Exercise prompt
When checking the entries below, count every line with the word "prolongado", then give only that number.

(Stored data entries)

◇ ◇ ◇

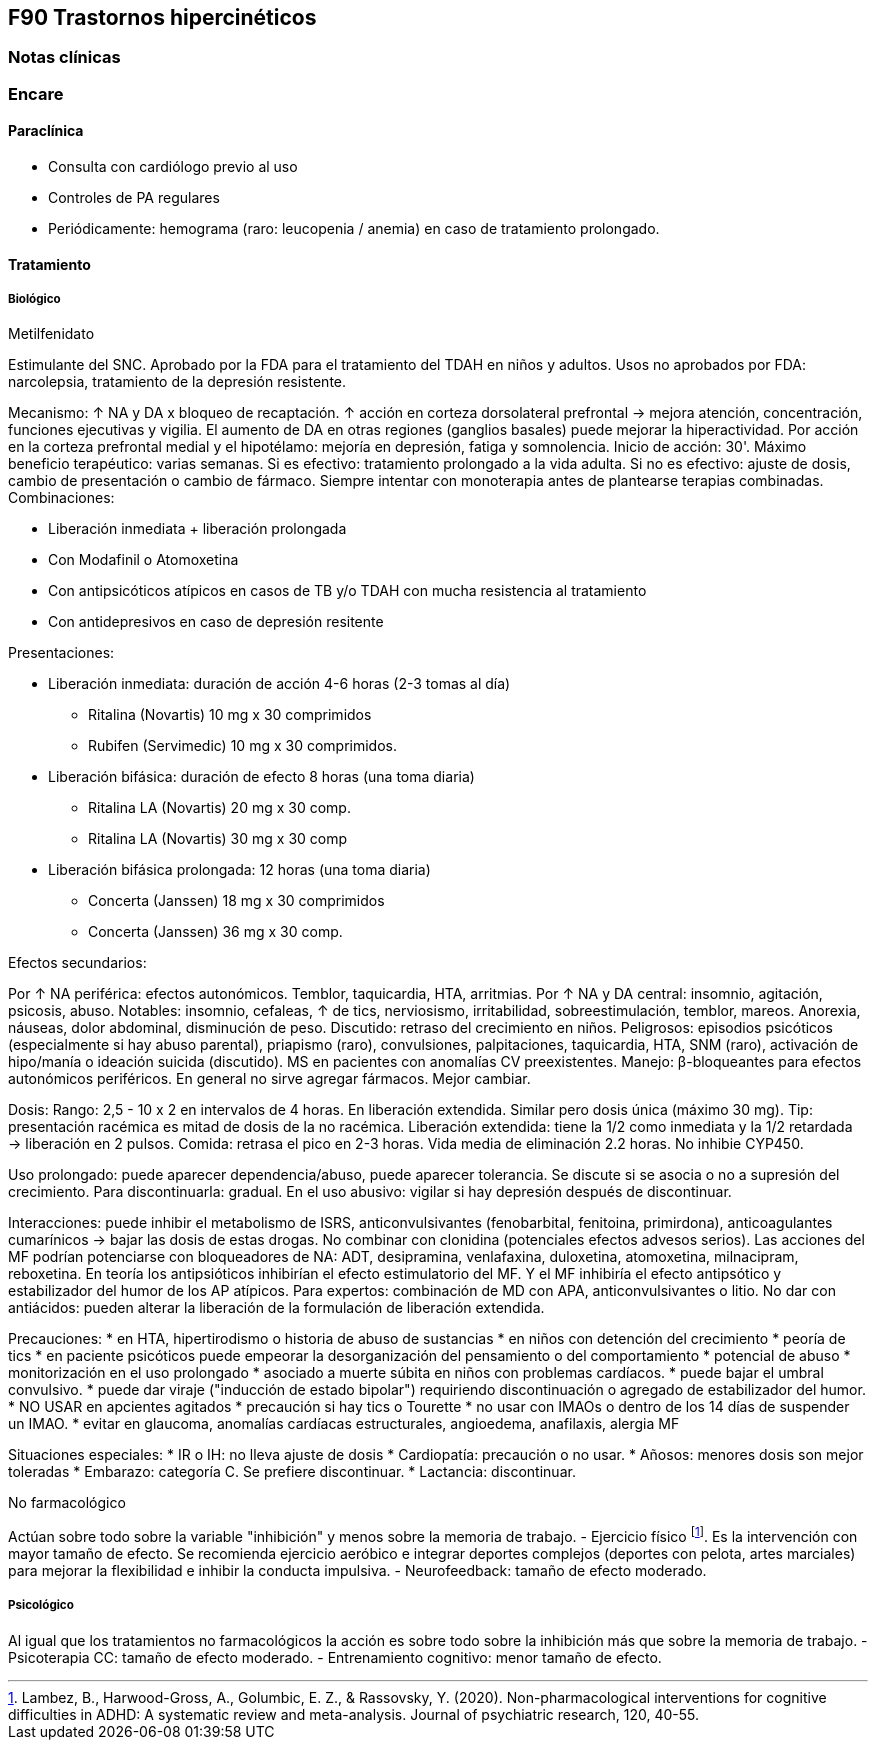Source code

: == F90 Trastornos hipercinéticos

=== Notas clínicas

=== Encare

==== Paraclínica

* Consulta con cardiólogo previo al uso
* Controles de PA regulares
* Periódicamente: hemograma (raro: leucopenia / anemia) en caso de tratamiento prolongado.

==== Tratamiento

===== Biológico

.Metilfenidato
Estimulante del SNC.
Aprobado por la FDA para el tratamiento del TDAH en niños y adultos.
Usos no aprobados por FDA: narcolepsia, tratamiento de la depresión resistente.

Mecanismo: ↑ NA y DA x bloqueo de recaptación. ↑ acción en corteza dorsolateral prefrontal → mejora atención, concentración, funciones ejecutivas y vigilia. El aumento de DA en otras regiones (ganglios basales) puede mejorar la hiperactividad. Por acción en la corteza prefrontal medial y el hipotélamo: mejoría en depresión, fatiga y somnolencia.
Inicio de acción: 30'. Máximo beneficio terapéutico: varias semanas.
Si es efectivo: tratamiento prolongado a la vida adulta.
Si no es efectivo: ajuste de dosis, cambio de presentación o cambio de fármaco.
Siempre intentar con monoterapia antes de plantearse terapias combinadas.
Combinaciones:

* Liberación inmediata + liberación prolongada
* Con Modafinil o Atomoxetina
* Con antipsicóticos atípicos en casos de TB y/o TDAH con mucha resistencia al tratamiento
* Con antidepresivos en caso de depresión resitente

Presentaciones:

* Liberación inmediata: duración de acción 4-6 horas (2-3 tomas al día)
** Ritalina (Novartis) 10 mg x 30 comprimidos
** Rubifen (Servimedic) 10 mg x 30 comprimidos.
* Liberación bifásica: duración de efecto 8 horas (una toma diaria)
** Ritalina LA (Novartis) 20  mg x 30 comp.
** Ritalina LA (Novartis) 30 mg x 30 comp
* Liberación bifásica  prolongada: 12 horas (una toma diaria)
** Concerta (Janssen) 18 mg x 30 comprimidos
** Concerta (Janssen) 36 mg x 30 comp.

Efectos secundarios:

Por ↑ NA periférica: efectos autonómicos. Temblor, taquicardia, HTA, arritmias.
Por ↑ NA y DA central: insomnio, agitación, psicosis, abuso.
Notables: insomnio, cefaleas, ↑ de tics, nerviosismo, irritabilidad, sobreestimulación, temblor, mareos. Anorexia, náuseas, dolor abdominal, disminución de peso. Discutido: retraso del crecimiento en niños.
Peligrosos: episodios psicóticos (especialmente si hay abuso parental), priapismo (raro), convulsiones, palpitaciones, taquicardia, HTA, SNM (raro), activación de hipo/manía o ideación suicida (discutido). MS en pacientes con anomalías CV preexistentes.
Manejo: β-bloqueantes para efectos autonómicos periféricos. En general no sirve agregar fármacos. Mejor cambiar.

Dosis:
Rango: 2,5 - 10 x 2 en intervalos de 4 horas. En liberación extendida. Similar pero dosis única (máximo 30 mg).
Tip: presentación racémica es mitad de dosis de la no racémica. Liberación extendida: tiene la 1/2 como inmediata y la 1/2 retardada → liberación en 2 pulsos. Comida: retrasa el pico en 2-3 horas. Vida media de eliminación 2.2 horas. No inhibie CYP450.

Uso prolongado: puede aparecer dependencia/abuso, puede aparecer tolerancia. Se discute si se asocia o no a supresión del crecimiento. Para discontinuarla: gradual. En el uso abusivo: vigilar si hay depresión después de discontinuar.

Interacciones: puede inhibir el metabolismo de ISRS, anticonvulsivantes (fenobarbital, fenitoina, primirdona), anticoagulantes cumarínicos → bajar las dosis de estas drogas. No combinar con clonidina (potenciales efectos advesos serios). Las acciones del MF podrían potenciarse con bloqueadores de NA: ADT, desipramina, venlafaxina, duloxetina, atomoxetina, milnacipram, reboxetina. En teoría los antipsióticos inhibirían el efecto estimulatorio del MF. Y el MF inhibiría el efecto antipsótico y estabilizador del humor de los AP atípicos.
Para expertos: combinación de MD con APA, anticonvulsivantes o litio.
No dar con antiácidos: pueden alterar la liberación de la formulación de liberación extendida.

Precauciones:
* en HTA, hipertirodismo o historia de abuso de sustancias
* en niños con detención del crecimiento
* peoría de tics
* en paciente psicóticos puede empeorar la desorganización del pensamiento o del comportamiento
* potencial de abuso
* monitorización en el uso prolongado
* asociado a muerte súbita en niños con problemas cardíacos.
* puede bajar el umbral convulsivo.
* puede dar viraje ("inducción de estado bipolar") requiriendo discontinuación o agregado de estabilizador del humor.
* NO USAR en apcientes agitados
* precaución si hay tics o Tourette
* no usar con IMAOs o dentro de los 14 días de suspender un IMAO.
* evitar en glaucoma, anomalías cardíacas estructurales, angioedema, anafilaxis, alergia MF

Situaciones especiales:
* IR o IH: no lleva ajuste de dosis
* Cardiopatía: precaución o no usar.
* Añosos: menores dosis son mejor toleradas
* Embarazo: categoría C. Se prefiere discontinuar.
* Lactancia: discontinuar.

.No farmacológico
Actúan sobre todo sobre la variable "inhibición" y menos sobre la memoria de trabajo.
- Ejercicio físico footnote:[Lambez, B., Harwood-Gross, A., Golumbic, E. Z., & Rassovsky, Y. (2020). Non-pharmacological interventions for cognitive difficulties in ADHD: A systematic review and meta-analysis. Journal of psychiatric research, 120, 40-55.]. Es la intervención con mayor tamaño de efecto. Se recomienda ejercicio aeróbico e integrar deportes complejos (deportes con pelota, artes marciales) para mejorar la flexibilidad e inhibir la conducta impulsiva.
- Neurofeedback: tamaño de efecto moderado.

===== Psicológico
Al igual que los tratamientos no farmacológicos la acción es sobre todo sobre la inhibición más que sobre la memoria de trabajo.
- Psicoterapia CC: tamaño de efecto moderado.
- Entrenamiento cognitivo: menor tamaño de efecto.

◇ ◇ ◇

Task response
4